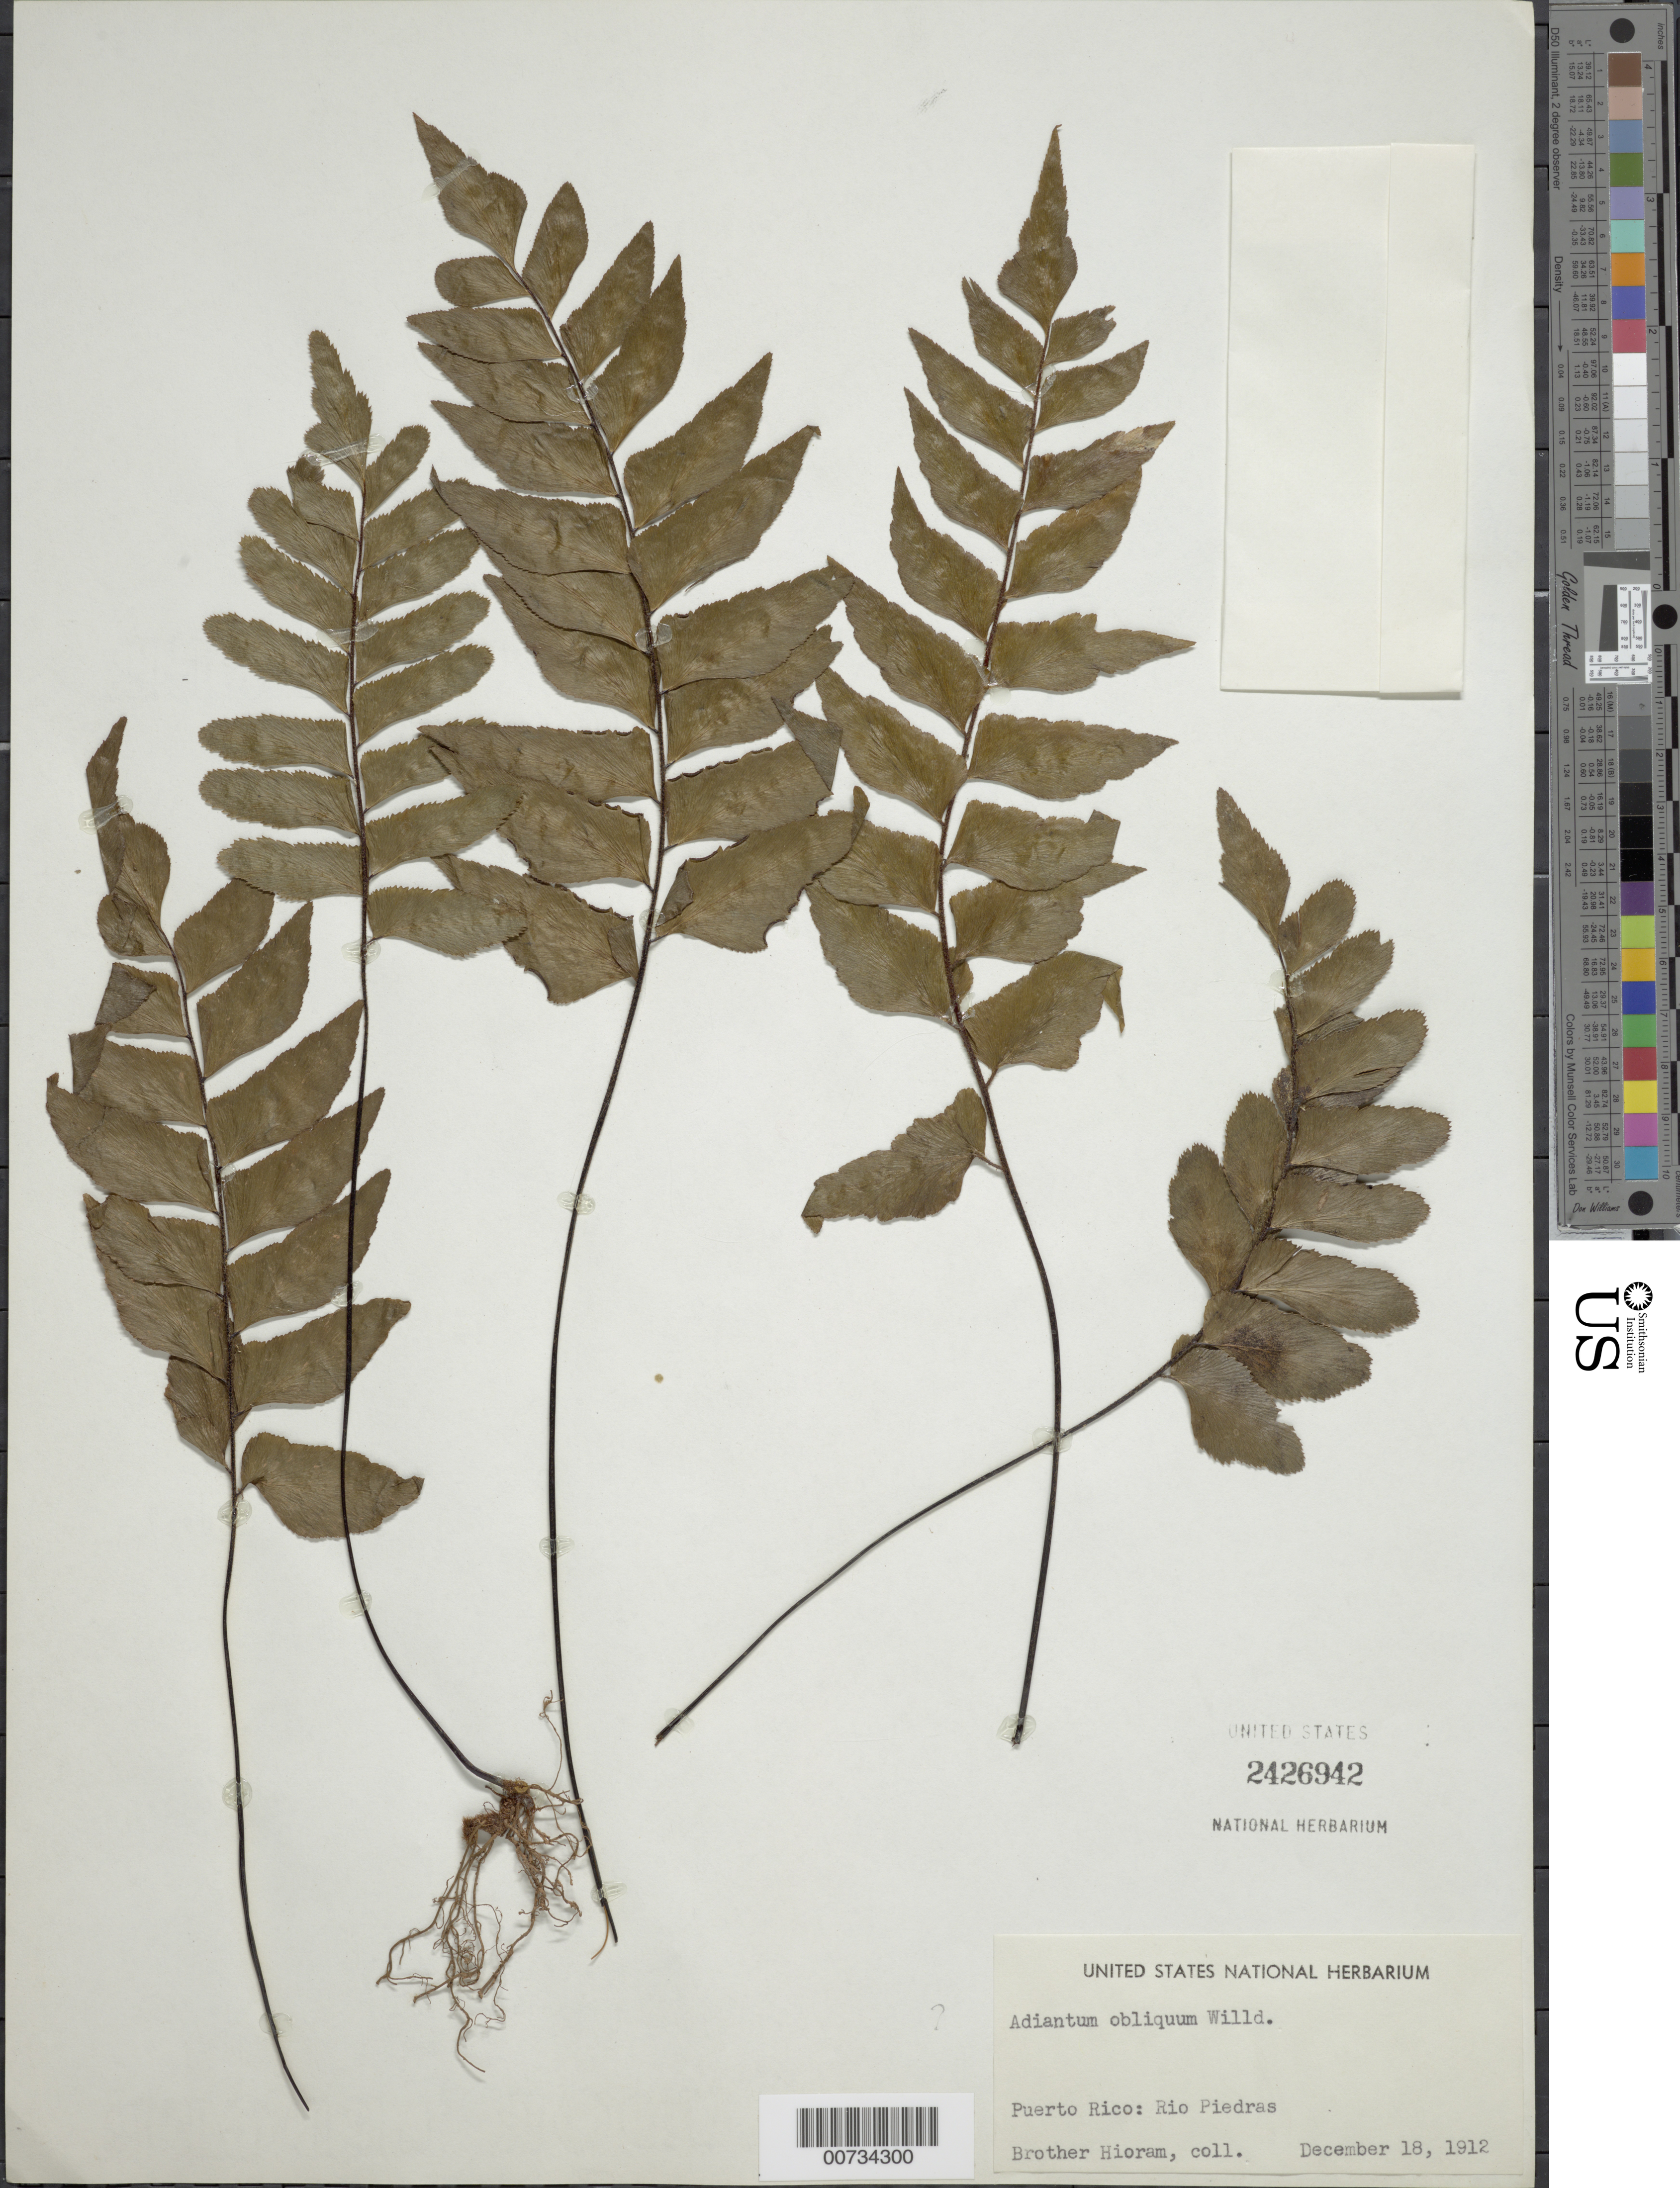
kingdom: Plantae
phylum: Tracheophyta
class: Polypodiopsida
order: Polypodiales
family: Pteridaceae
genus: Adiantum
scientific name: Adiantum obliquum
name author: Willd.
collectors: Bro. Hioram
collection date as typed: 18 Dec 1912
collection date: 1912-12-18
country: Puerto Rico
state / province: San Juan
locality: Rio Piedras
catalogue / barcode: US 2426942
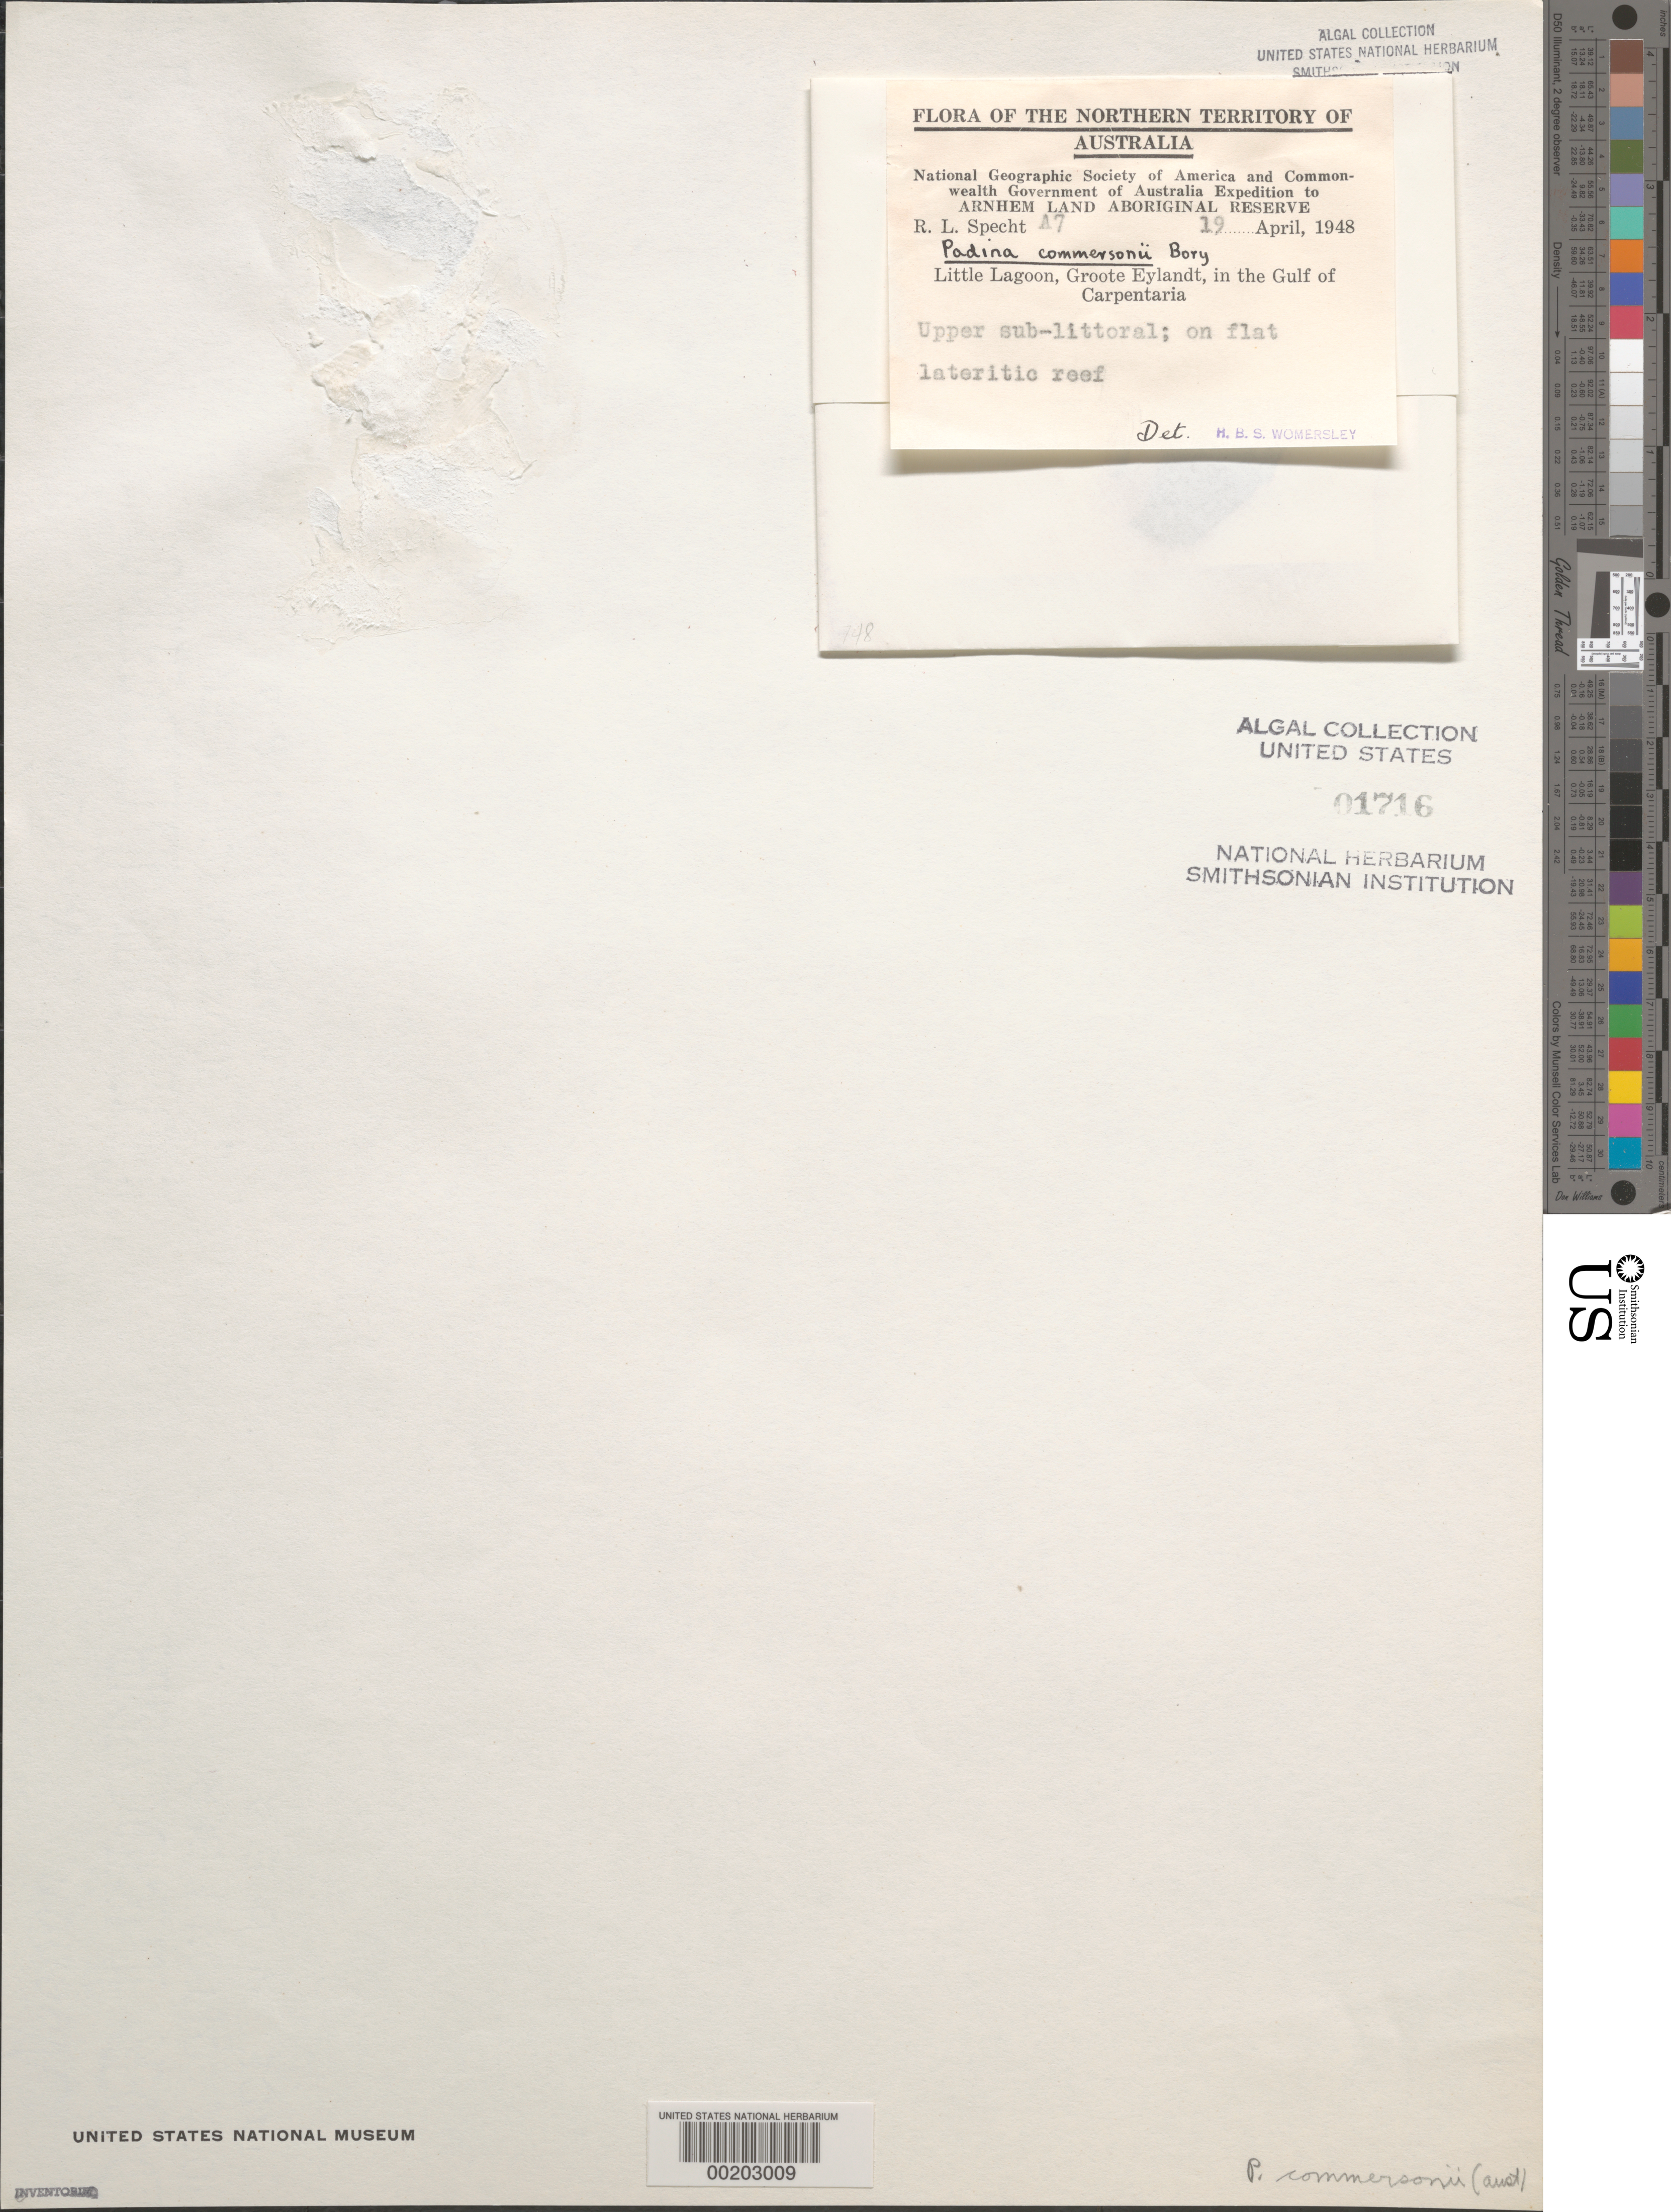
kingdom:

-- -- --

**SET EXERCISE**
Copy the items word for word, from the line containing "phylum: Tracheophyta" through the end of the items, leaving the pictures out of your answer.

**TASK OUTPUT**
phylum: Tracheophyta
class: Polypodiopsida
order: Polypodiales
family: Pteridaceae
genus: Adiantum
scientific name: Adiantum obliquum
name author: Willd.
collectors: Bro. Hioram
collection date as typed: 18 Dec 1912
collection date: 1912-12-18
country: Puerto Rico
state / province: San Juan
locality: Rio Piedras
catalogue / barcode: US 2426942
kingdom:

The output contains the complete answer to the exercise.